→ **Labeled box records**
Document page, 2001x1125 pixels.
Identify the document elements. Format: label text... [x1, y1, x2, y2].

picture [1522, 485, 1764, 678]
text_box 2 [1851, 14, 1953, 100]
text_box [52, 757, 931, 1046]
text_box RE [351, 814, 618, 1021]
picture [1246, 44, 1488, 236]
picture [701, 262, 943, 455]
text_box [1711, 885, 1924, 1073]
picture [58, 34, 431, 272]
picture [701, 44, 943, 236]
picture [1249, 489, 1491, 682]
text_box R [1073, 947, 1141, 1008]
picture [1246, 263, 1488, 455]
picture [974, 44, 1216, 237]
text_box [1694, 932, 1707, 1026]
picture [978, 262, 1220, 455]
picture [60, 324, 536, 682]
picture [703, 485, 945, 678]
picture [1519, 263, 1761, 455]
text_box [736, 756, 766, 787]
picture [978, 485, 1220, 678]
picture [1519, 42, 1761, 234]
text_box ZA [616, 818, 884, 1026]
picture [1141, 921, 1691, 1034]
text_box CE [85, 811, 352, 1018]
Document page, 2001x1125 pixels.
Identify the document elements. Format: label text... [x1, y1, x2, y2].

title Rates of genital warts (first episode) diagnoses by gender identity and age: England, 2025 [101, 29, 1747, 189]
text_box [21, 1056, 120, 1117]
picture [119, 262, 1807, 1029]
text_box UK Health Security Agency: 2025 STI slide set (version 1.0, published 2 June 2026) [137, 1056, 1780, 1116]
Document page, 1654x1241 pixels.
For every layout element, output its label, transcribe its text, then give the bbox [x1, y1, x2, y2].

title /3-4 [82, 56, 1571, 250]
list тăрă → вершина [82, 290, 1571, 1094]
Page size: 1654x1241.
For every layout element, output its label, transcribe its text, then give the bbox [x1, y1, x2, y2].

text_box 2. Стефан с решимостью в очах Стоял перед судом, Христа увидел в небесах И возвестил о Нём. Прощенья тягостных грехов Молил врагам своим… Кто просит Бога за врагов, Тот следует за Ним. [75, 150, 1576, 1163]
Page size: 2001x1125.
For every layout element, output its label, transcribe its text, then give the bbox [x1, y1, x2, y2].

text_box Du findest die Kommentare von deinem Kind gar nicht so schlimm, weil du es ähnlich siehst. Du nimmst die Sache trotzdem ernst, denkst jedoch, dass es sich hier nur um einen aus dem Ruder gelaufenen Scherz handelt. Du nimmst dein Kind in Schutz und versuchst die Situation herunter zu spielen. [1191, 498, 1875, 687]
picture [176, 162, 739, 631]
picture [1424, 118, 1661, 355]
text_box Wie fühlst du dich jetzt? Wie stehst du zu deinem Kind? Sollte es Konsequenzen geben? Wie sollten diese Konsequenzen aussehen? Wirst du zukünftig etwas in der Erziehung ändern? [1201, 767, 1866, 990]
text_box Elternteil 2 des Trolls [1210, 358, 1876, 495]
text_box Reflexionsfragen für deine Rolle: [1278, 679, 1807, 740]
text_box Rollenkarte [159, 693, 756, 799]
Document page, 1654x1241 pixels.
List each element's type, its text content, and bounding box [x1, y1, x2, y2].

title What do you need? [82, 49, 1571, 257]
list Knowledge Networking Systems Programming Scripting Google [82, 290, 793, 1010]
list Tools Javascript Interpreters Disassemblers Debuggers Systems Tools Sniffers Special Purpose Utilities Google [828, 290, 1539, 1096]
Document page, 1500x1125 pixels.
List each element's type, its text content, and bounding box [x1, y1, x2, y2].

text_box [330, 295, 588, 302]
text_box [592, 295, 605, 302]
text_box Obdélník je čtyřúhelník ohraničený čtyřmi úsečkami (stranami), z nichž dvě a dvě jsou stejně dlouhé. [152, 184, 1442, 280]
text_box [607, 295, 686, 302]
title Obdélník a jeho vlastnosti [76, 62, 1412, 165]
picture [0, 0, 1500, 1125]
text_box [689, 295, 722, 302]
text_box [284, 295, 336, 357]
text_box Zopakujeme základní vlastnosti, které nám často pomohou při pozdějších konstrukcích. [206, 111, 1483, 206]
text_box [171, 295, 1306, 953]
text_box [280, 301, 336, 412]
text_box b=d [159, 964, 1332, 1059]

→ **Brief**
Please update the lines above by replacing "pixels" with "px" everywhere it appears, leaving the rest unchanged.

→ **Exercise output**
Document page, 2001x1125 px.
Identify the document elements. Format: label text... [x1, y1, x2, y2].

picture [1522, 485, 1764, 678]
text_box 2 [1851, 14, 1953, 100]
text_box [52, 757, 931, 1046]
text_box RE [351, 814, 618, 1021]
picture [1246, 44, 1488, 236]
picture [701, 262, 943, 455]
text_box [1711, 885, 1924, 1073]
picture [58, 34, 431, 272]
picture [701, 44, 943, 236]
picture [1249, 489, 1491, 682]
text_box R [1073, 947, 1141, 1008]
picture [1246, 263, 1488, 455]
picture [974, 44, 1216, 237]
text_box [1694, 932, 1707, 1026]
picture [978, 262, 1220, 455]
picture [60, 324, 536, 682]
picture [703, 485, 945, 678]
picture [1519, 263, 1761, 455]
text_box [736, 756, 766, 787]
picture [978, 485, 1220, 678]
picture [1519, 42, 1761, 234]
text_box ZA [616, 818, 884, 1026]
picture [1141, 921, 1691, 1034]
text_box CE [85, 811, 352, 1018]
Document page, 2001x1125 px.
Identify the document elements. Format: label text... [x1, y1, x2, y2].

title Rates of genital warts (first episode) diagnoses by gender identity and age: England, 2025 [101, 29, 1747, 189]
text_box [21, 1056, 120, 1117]
picture [119, 262, 1807, 1029]
text_box UK Health Security Agency: 2025 STI slide set (version 1.0, published 2 June 2026) [137, 1056, 1780, 1116]
Document page, 1654x1241 px.
For every layout element, output its label, transcribe its text, then give the bbox [x1, y1, x2, y2].

title /3-4 [82, 56, 1571, 250]
list тăрă → вершина [82, 290, 1571, 1094]
Page size: 1654x1241.
For every layout element, output its label, transcribe its text, then give the bbox [x1, y1, x2, y2].

text_box 2. Стефан с решимостью в очах Стоял перед судом, Христа увидел в небесах И возвестил о Нём. Прощенья тягостных грехов Молил врагам своим… Кто просит Бога за врагов, Тот следует за Ним. [75, 150, 1576, 1163]
Page size: 2001x1125.
For every layout element, output its label, transcribe its text, then give the bbox [x1, y1, x2, y2].

text_box Du findest die Kommentare von deinem Kind gar nicht so schlimm, weil du es ähnlich siehst. Du nimmst die Sache trotzdem ernst, denkst jedoch, dass es sich hier nur um einen aus dem Ruder gelaufenen Scherz handelt. Du nimmst dein Kind in Schutz und versuchst die Situation herunter zu spielen. [1191, 498, 1875, 687]
picture [176, 162, 739, 631]
picture [1424, 118, 1661, 355]
text_box Wie fühlst du dich jetzt? Wie stehst du zu deinem Kind? Sollte es Konsequenzen geben? Wie sollten diese Konsequenzen aussehen? Wirst du zukünftig etwas in der Erziehung ändern? [1201, 767, 1866, 990]
text_box Elternteil 2 des Trolls [1210, 358, 1876, 495]
text_box Reflexionsfragen für deine Rolle: [1278, 679, 1807, 740]
text_box Rollenkarte [159, 693, 756, 799]
Document page, 1654x1241 px.
List each element's type, its text content, and bounding box [x1, y1, x2, y2].

title What do you need? [82, 49, 1571, 257]
list Knowledge Networking Systems Programming Scripting Google [82, 290, 793, 1010]
list Tools Javascript Interpreters Disassemblers Debuggers Systems Tools Sniffers Special Purpose Utilities Google [828, 290, 1539, 1096]
Document page, 1500x1125 px.
List each element's type, its text content, and bounding box [x1, y1, x2, y2].

text_box [330, 295, 588, 302]
text_box [592, 295, 605, 302]
text_box Obdélník je čtyřúhelník ohraničený čtyřmi úsečkami (stranami), z nichž dvě a dvě jsou stejně dlouhé. [152, 184, 1442, 280]
text_box [607, 295, 686, 302]
title Obdélník a jeho vlastnosti [76, 62, 1412, 165]
picture [0, 0, 1500, 1125]
text_box [689, 295, 722, 302]
text_box [284, 295, 336, 357]
text_box Zopakujeme základní vlastnosti, které nám často pomohou při pozdějších konstrukcích. [206, 111, 1483, 206]
text_box [171, 295, 1306, 953]
text_box [280, 301, 336, 412]
text_box b=d [159, 964, 1332, 1059]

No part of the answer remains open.